Maraîchers 23 mai 2025

La grande aventure des mini carottes québécoises

Première entreprise québécoise à se lancer dans la production de mini carottes, Produits Frais FMS, de Sherrington, en Montérégie, s’attaque à un gros morceau. Et comme l’approvisionnement est un élément clé de réussite, c’est avec d’autres maraîchers québécois qu’elle compte relever le défi.

« On est toujours à la recherche, pour les saisons à venir, de partenaires au niveau de la production », souligne Marc-Olivier Daigneault, vice-président ventes et développement, et copropriétaire de l’entreprise avec son frère Steven.   

Une partie de la production va être faite ici, dans nos champs, mais on a aussi des producteurs partenaires qui produisent des carottes pour ce projet-là. Des phases de croissance sont déjà planifiées. On va devoir augmenter chaque année les superficies en culture de nos variétés pour la transformation.

Si aucun producteur québécois ne s’est encore lancé dans l’aventure des mini carottes, c’est parce que de grands joueurs américains, bien établis, dominent le marché, affirme Marc-Olivier Daigneault. « Ça prend un approvisionnement stable tout au long de l’année », relève-t-il. 

Autres éléments essentiels à la réussite, selon lui : une planification et des partenaires « solides », ainsi qu’un investissement « majeur » pour la construction d’une usine de transformation.

« Une aberration »

D’une superficie de 70 000 pieds carrés, les nouvelles installations de l’entreprise familiale, qui cultive également des oignons, des laitues et d’autres légumes, ont nécessité un investissement de 25 millions de dollars et permettront la création de 35 emplois. L’usine devrait être opérationnelle vers la mi-juin. 

Produits Frais FMS prévoit produire 15 millions de sacs la première année et doubler sa capacité de production dans une deuxième phase. Les premières mini carottes québécoises seront offertes dans les supermarchés cet été.

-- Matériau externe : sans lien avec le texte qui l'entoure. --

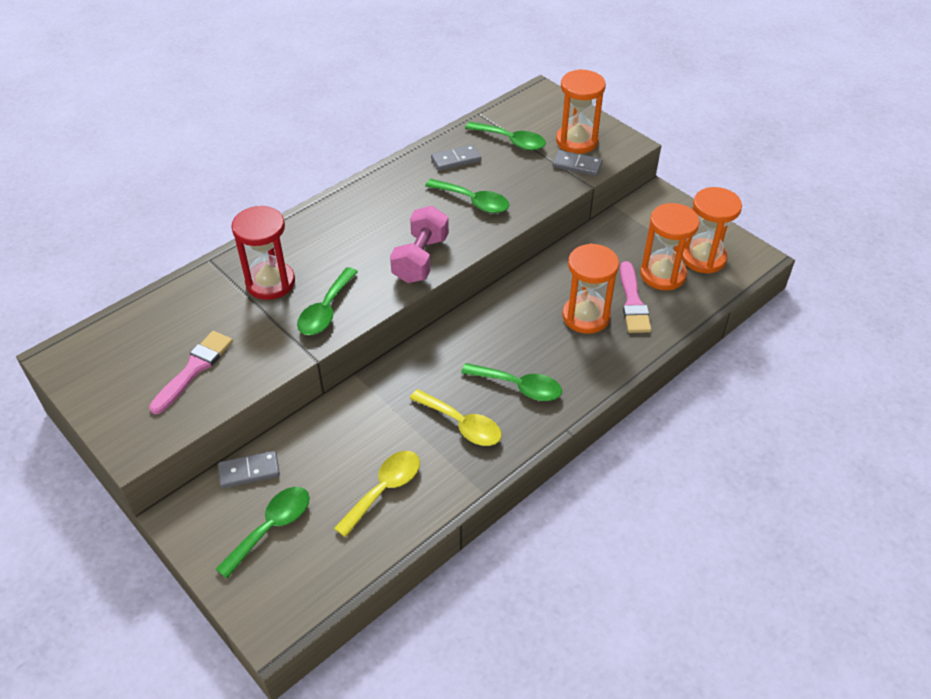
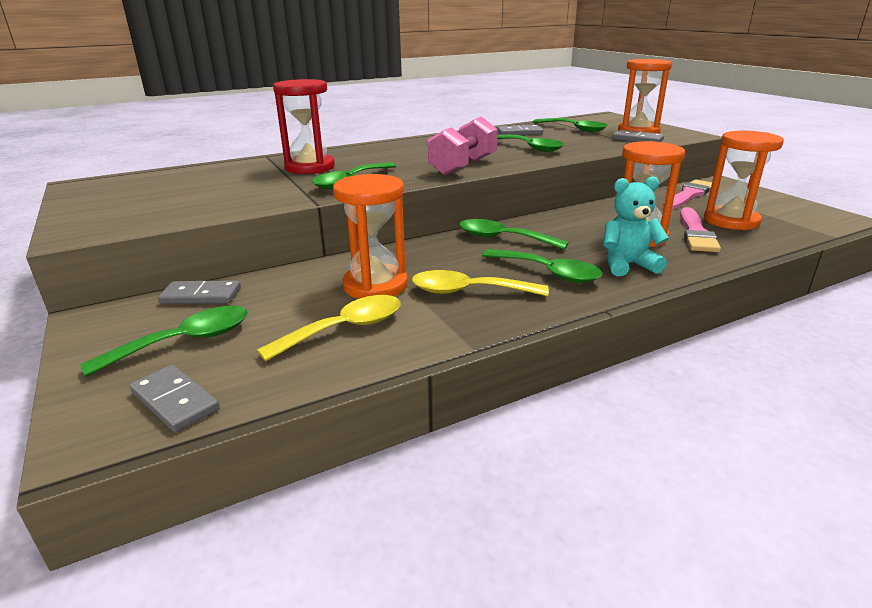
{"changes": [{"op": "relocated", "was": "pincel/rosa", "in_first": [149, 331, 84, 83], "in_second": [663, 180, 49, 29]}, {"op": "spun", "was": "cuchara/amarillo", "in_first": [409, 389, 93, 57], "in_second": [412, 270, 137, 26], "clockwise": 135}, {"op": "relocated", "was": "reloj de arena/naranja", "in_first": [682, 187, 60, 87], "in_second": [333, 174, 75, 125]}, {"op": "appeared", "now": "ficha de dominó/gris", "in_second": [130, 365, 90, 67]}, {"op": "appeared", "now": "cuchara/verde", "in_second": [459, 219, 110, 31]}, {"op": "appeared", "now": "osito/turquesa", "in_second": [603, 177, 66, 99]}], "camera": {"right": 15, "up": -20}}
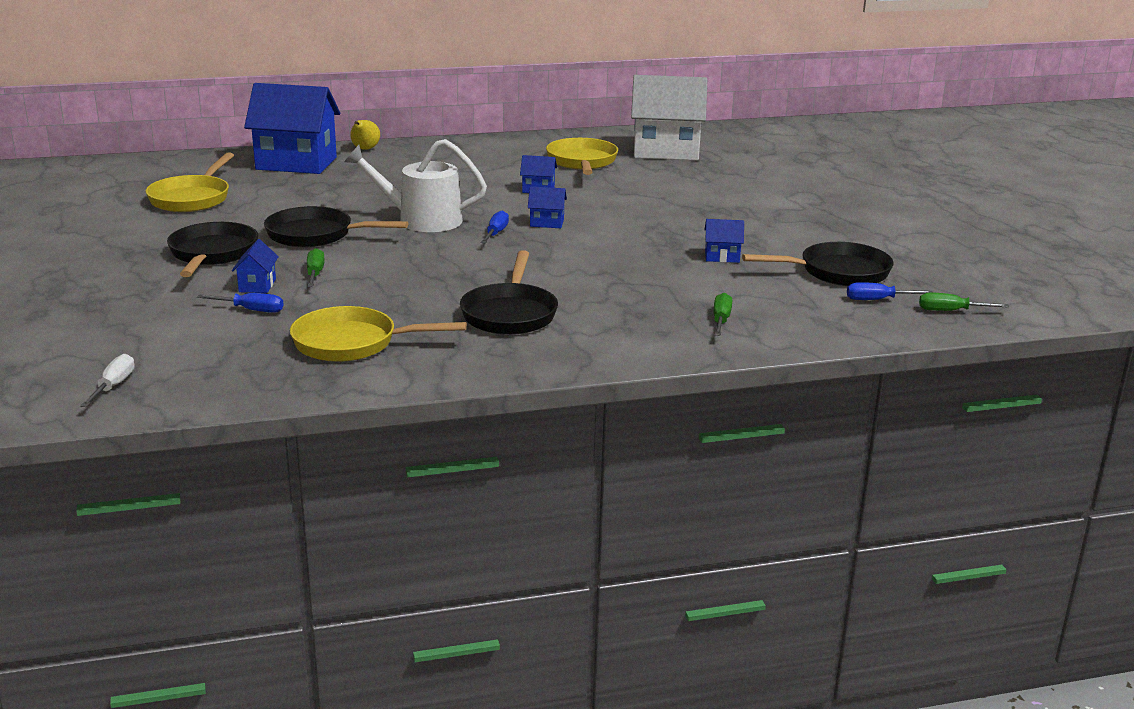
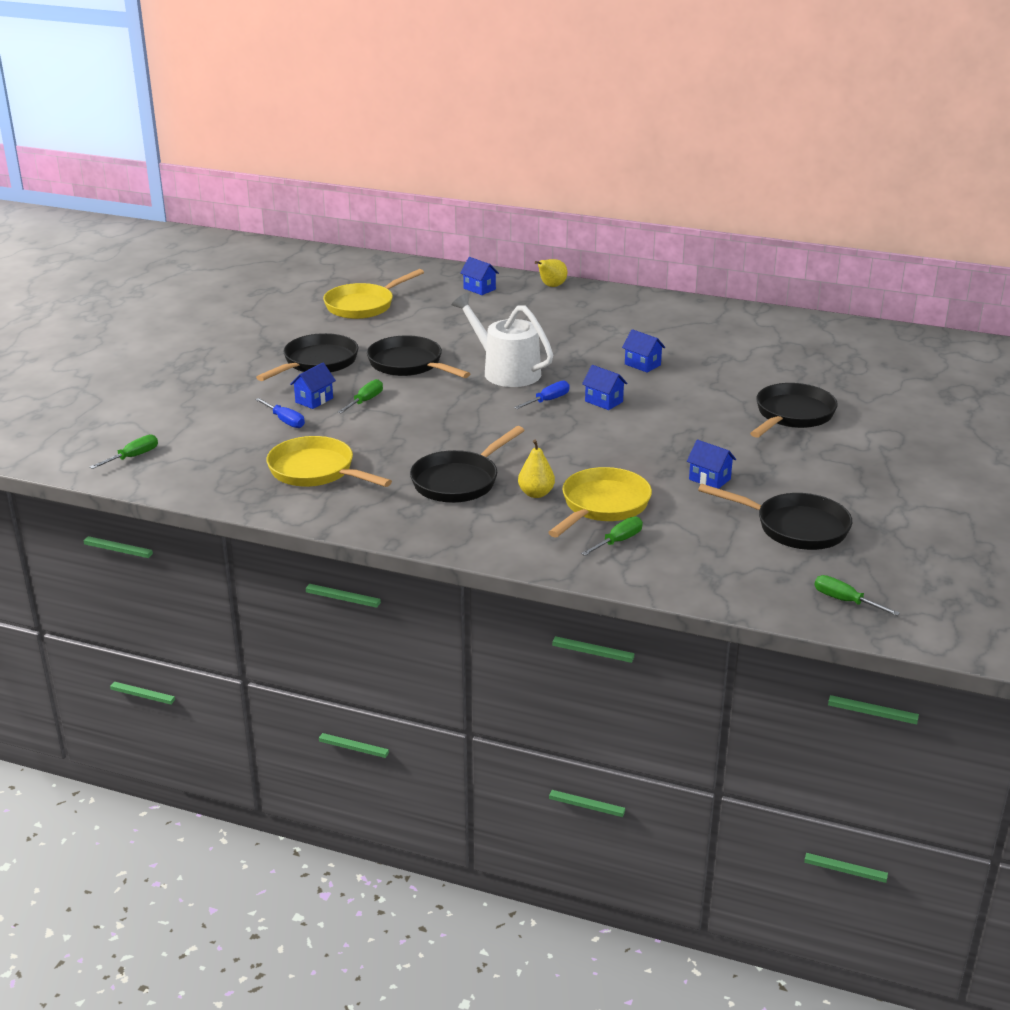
{"changes": [{"op": "colour", "was": "destornillador/blanco", "now": "destornillador/verde", "in_first": [80, 354, 55, 53], "in_second": [90, 434, 68, 35]}, {"op": "size", "was": "casa/azul", "in_first": [244, 83, 96, 91], "in_second": [460, 257, 39, 38], "ratio": 0.42}, {"op": "relocated", "was": "sartén/amarillo", "in_first": [546, 138, 72, 37], "in_second": [548, 467, 104, 70]}, {"op": "missing", "was": "casa/blanco", "in_first": [631, 75, 76, 85]}, {"op": "missing", "was": "destornillador/azul", "in_first": [847, 282, 86, 18]}, {"op": "appeared", "now": "pera/amarillo", "in_second": [518, 440, 37, 58]}, {"op": "appeared", "now": "sartén/negro", "in_second": [750, 383, 88, 55]}], "camera": {"right": 35, "up": 5}}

Les carottes cultivées en champs au Québec permettront d’assurer la production neuf mois par année. Les trois autres mois, le légume racine orangé sera importé, mais transformé et emballé à Sherrington. 

Marc-Olivier et Steven Daigneault ont repris en 2016 l’entreprise fondée par leur père, François (au centre).
Marc-Olivier et Steven Daigneault ont repris en 2016 l’entreprise fondée par leur père, François (au centre).

Cette année, environ 250 hectares de carottes seront cultivés dans les champs de l’entreprise et ceux d’autres producteurs. « Ce sont des variétés déjà produites au Québec, précise M. Daigneault. Elles sont sélectionnées pour leur goût un peu plus sucré et parce qu’elles [les mini carottes] se façonnent plus facilement. »

Détail : les carottes cultivées au champ sont pelées et coupées pour obtenir la forme caractéristique des mini carottes. « Cela demande une sélection variétale bien adaptée, car toutes les variétés ne conviennent pas à ce format, précise pour sa part Steven Daigneault, ­vice-président aux opérations. Cette production requiert aussi des conditions de culture contrôlées pour favoriser un développement rapide, homogène et au bon calibre. »

Marc-Olivier Daigneault souhaite, avec ce projet, mettre un terme à une « aberration ». Le Québec exporte une part importante de sa production de carottes aux États-Unis, souligne-t-il. « C’est aberrant que, pendant la saison où on exporte des carottes au sud de la frontière, on en importe des précoupées pour les bébés carottes », dit-il. Selon lui, ce produit représente environ 40 % des ventes de carottes au Canada.